Sophon is a single ~750 mm² die. Instead of spreading SRAM across a wafer, we stack DRAM on top of the logic — 64 monolithic 3D tiers of 2D-TMD compute-in-memory and capacitor-less gain-cell DRAM. The gain cell is denser than SRAM per layer, and we stack 32 memory tiers of it, so we get 330 GB on one normal-size die — enough that an 80B model is fully resident, no streaming, no off-chip memory at all. ~1 kW, not 23 kW.

So the real difference is SRAM-in-2D vs DRAM-in-3D: Cerebras maxes out planar SRAM area; we trade to denser DRAM and stack it vertically, which is what buys GB-scale on-die capacity.

Honest caveat: Cerebras ships real silicon today and is genuinely fast — they proved wafer-scale integration works. We're pre-silicon, betting on a harder materials path (2D-TMD monolithic 3D). The upside, if it yields, is capacity-per-watt and per-dollar that planar SRAM can't reach.

addaon•1h ago
Since when are we doing 32-layer planar transistor logic on a single chip? Even ignore the use of FETs for eDRAM… I didn’t realize we had decent logic density possible on BEOL.
minkowsky•7m ago
Because we can put FET on any layer. Usually, BEOL doesn't need such high density. The density depends on what lithography tool and mask you pick.
brcmthrowaway•1h ago
What is this? AI generated company?
vessenes•1h ago
Minkowsky, cool design! Question - the ASIC designers I've worked with over the years have been fairly adamant that integrating memory on package interspersed with logic is very difficult; the general statements run like "those designs always look great on paper, but never tape out properly".

Have you done any hardware tests of this plan? Is this still considered quality advice?

Second q, why start with 28nm? Is the idea that you want to stick with TSMC and be able to shrink? If this does in fact work well, I can imagine wanting to shoot for a smaller process node pretty quickly. Is there some sort of tech / design gap you'll need to figure out as you go?

gfody•1h ago
isn't cerebras the pudding proof of this design? it seems like ai chips galore are appearing from the woodwork but cerebras is 10 years down this rabbit hole and poised to dominate
vessenes•14m ago
I believe cerebras is one wafer, not deeply stacked, each core is like half memory half compute by area.
minkowsky•37m ago
Due to the thermal budget, most of the silicon design is constrained to a 2D layout. So the Memory is competing with logic for layout. Now we stack logic in the backend between metals.

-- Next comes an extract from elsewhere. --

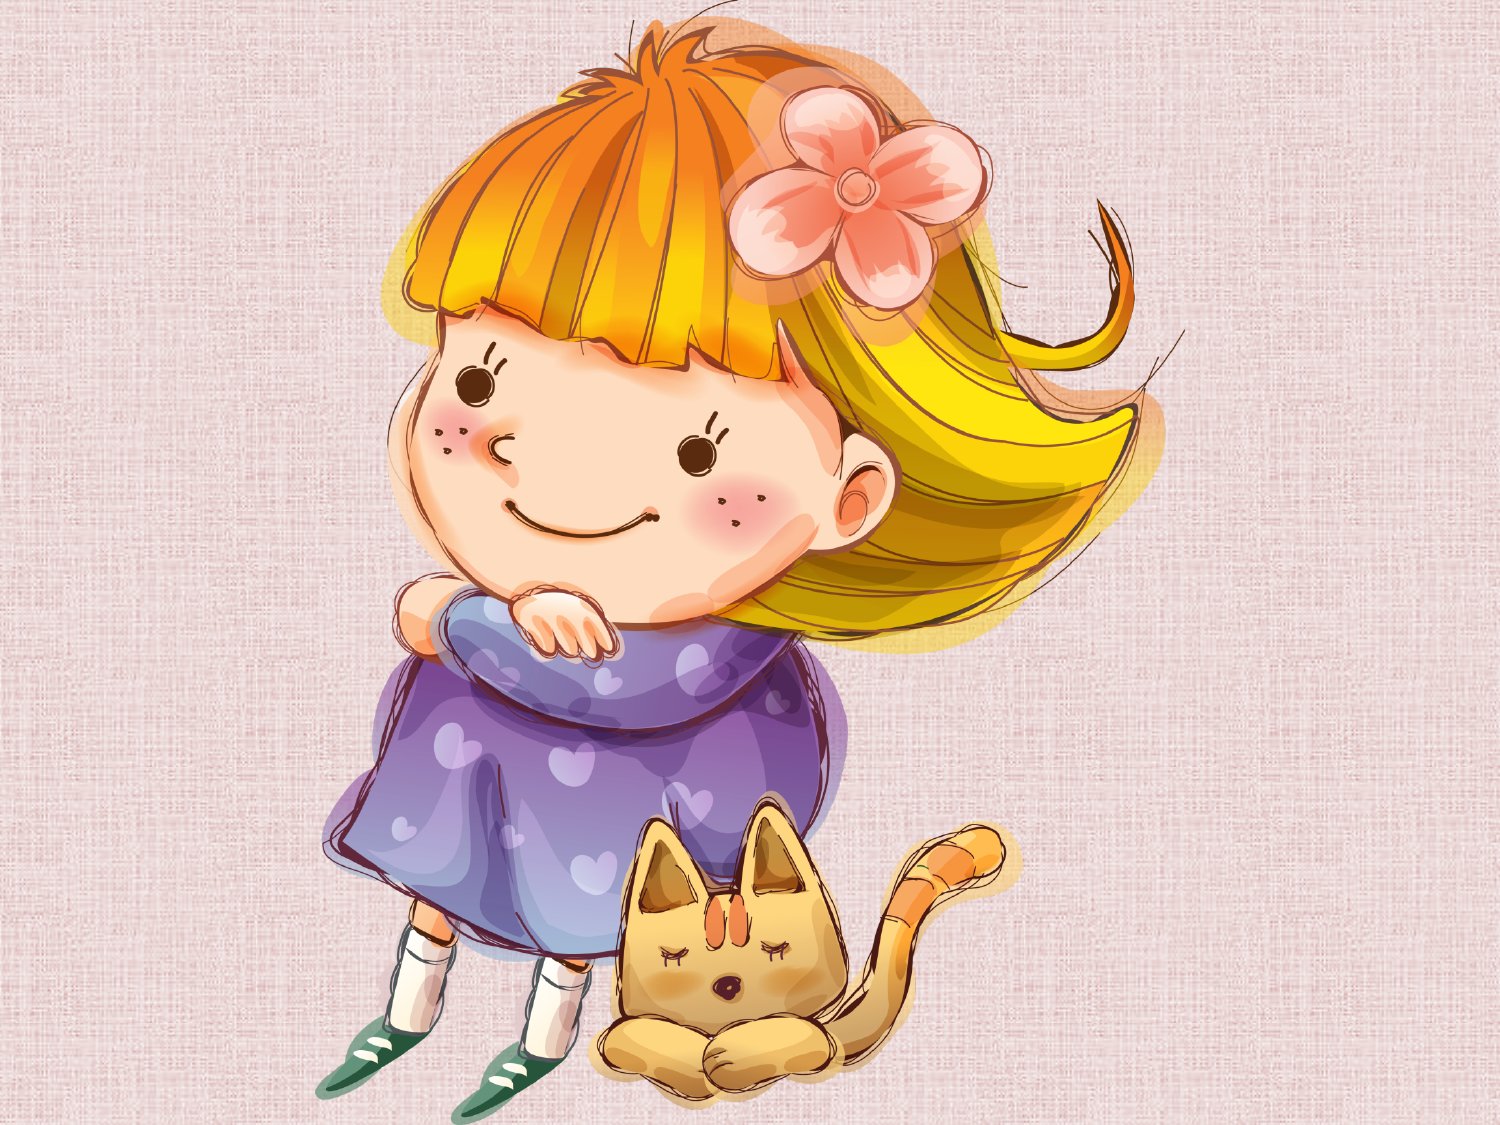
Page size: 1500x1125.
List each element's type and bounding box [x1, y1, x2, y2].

picture [315, 0, 1185, 1125]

We fabricated 2T0C DRAM arrays with a 3D monolithic structure. That's a must-do.

Why 28nm? Because it's cheap, widely available, and already gives us enough performance to beat Nvidia Vera Rubin. We have a road map, scaling it down. https://www.phantafield.com/whitepaper#6-scaling-roadmap

RobLach•1h ago
MoS2 lattice construction?
matt123456789•45m ago
I suspect you are being downvoted because your answer is AI-generated, but I found it very clear and will upvote.
binyu•39m ago
What makes you think his reply was AI generated?

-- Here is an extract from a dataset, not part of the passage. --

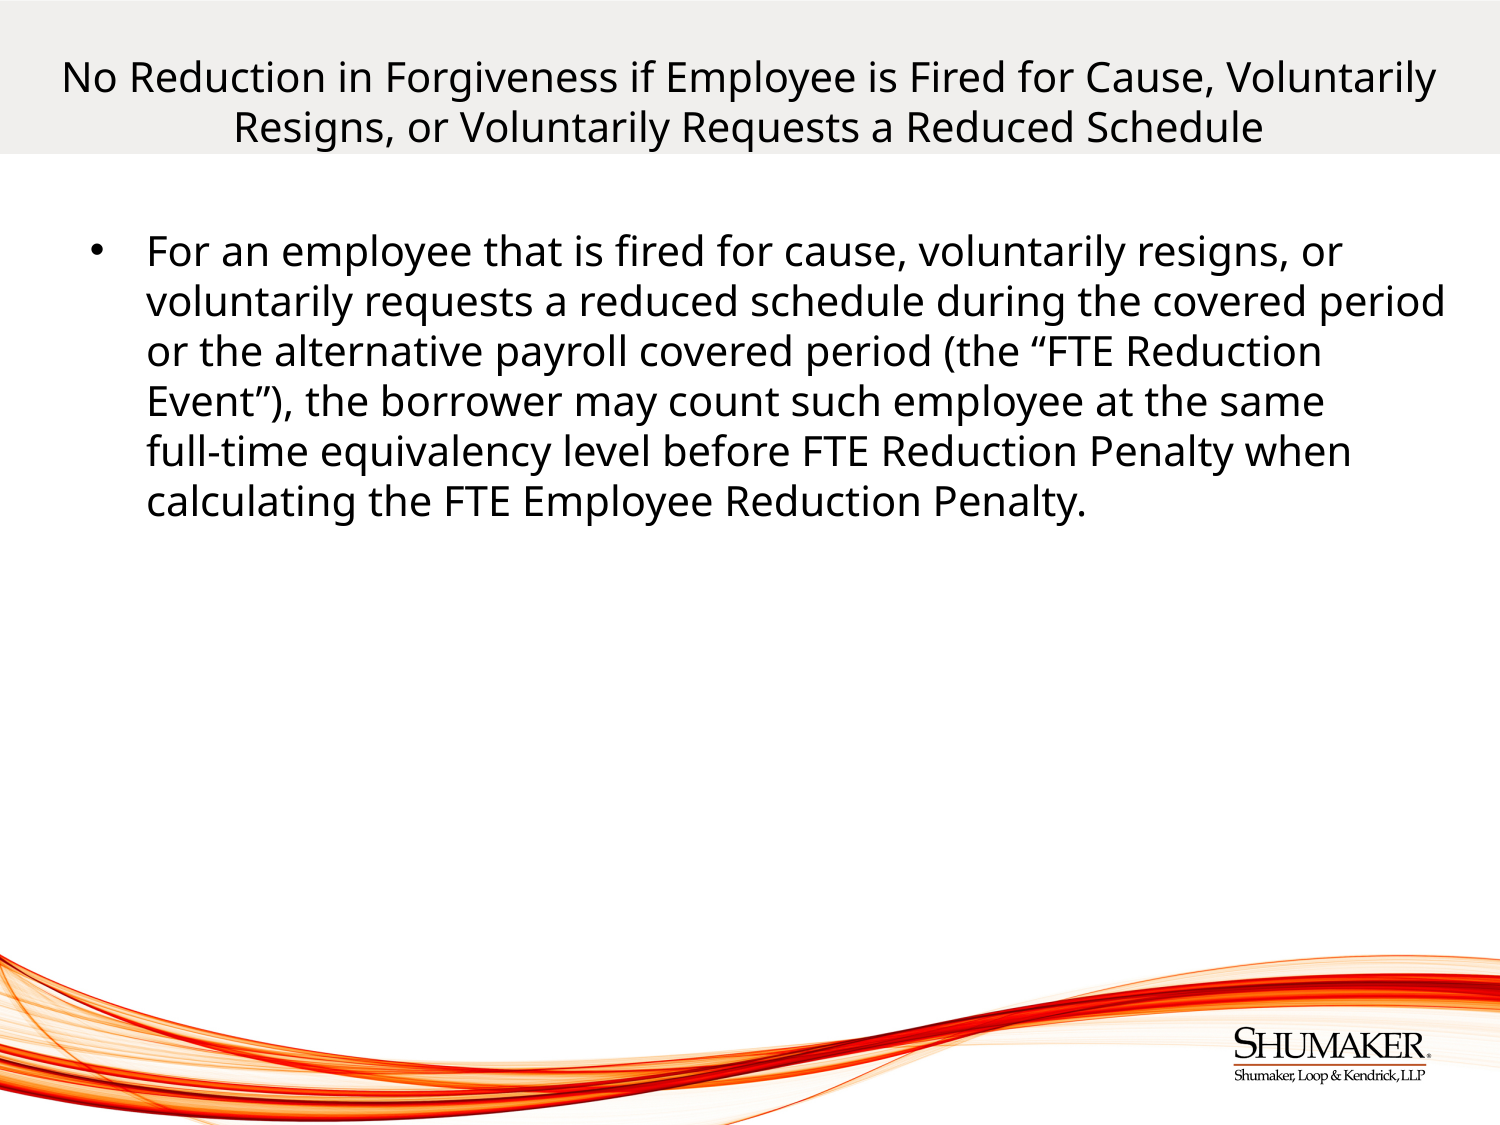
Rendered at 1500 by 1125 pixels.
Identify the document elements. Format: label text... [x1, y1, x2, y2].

list For an employee that is fired for cause, voluntarily resigns, or voluntarily requests a reduced schedule during the covered period or the alternative payroll covered period (the “FTE Reduction Event”), the borrower may count such employee at the same full-time equivalency level before FTE Reduction Penalty when calculating the FTE Employee Reduction Penalty. [75, 217, 1484, 1084]
title No Reduction in Forgiveness if Employee is Fired for Cause, Voluntarily Resigns, or Voluntarily Requests a Reduced Schedule [14, 43, 1484, 230]
picture [0, 0, 1500, 1125]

Edit: I can see a bunch of hints, most definitely. Still a good comment though.

minkowsky•11m ago
I do use AI for some of the answers. I now know the penalty. Thank you for the heads up.
binyu•45m ago
> they scale out in 2D, we scale up in 3D.

This actually helps a lot, thanks.

> Instead of spreading SRAM across a wafer, we stack DRAM on top of the logic

Is this done with current manufacturing technologies? Does it require a special process?

> no streaming, no off-chip memory at all. ~1 kW, not 23 kW

Is this for an individual compute unit? Compared to Cerebras, what's the ratio of power used vs compute output?

minkowsky•9m ago
I think you are asking for the Energy/token. Cerebras is 12.8J, Sophon is 25.8mJ. Three orders of difference.
JumpCrisscross•1h ago
Can you explain why?
minkowsky•1h ago
I have a detailed comparison with Cerebras in economic analysis: https://www.phantafield.com/whitepaper#7-economic-analysis
wmf•17m ago
I'm questioning technical risks such as BEOL transistors and 2T DRAM cell structure, not the economics. Cerebras has already retired their technical risk.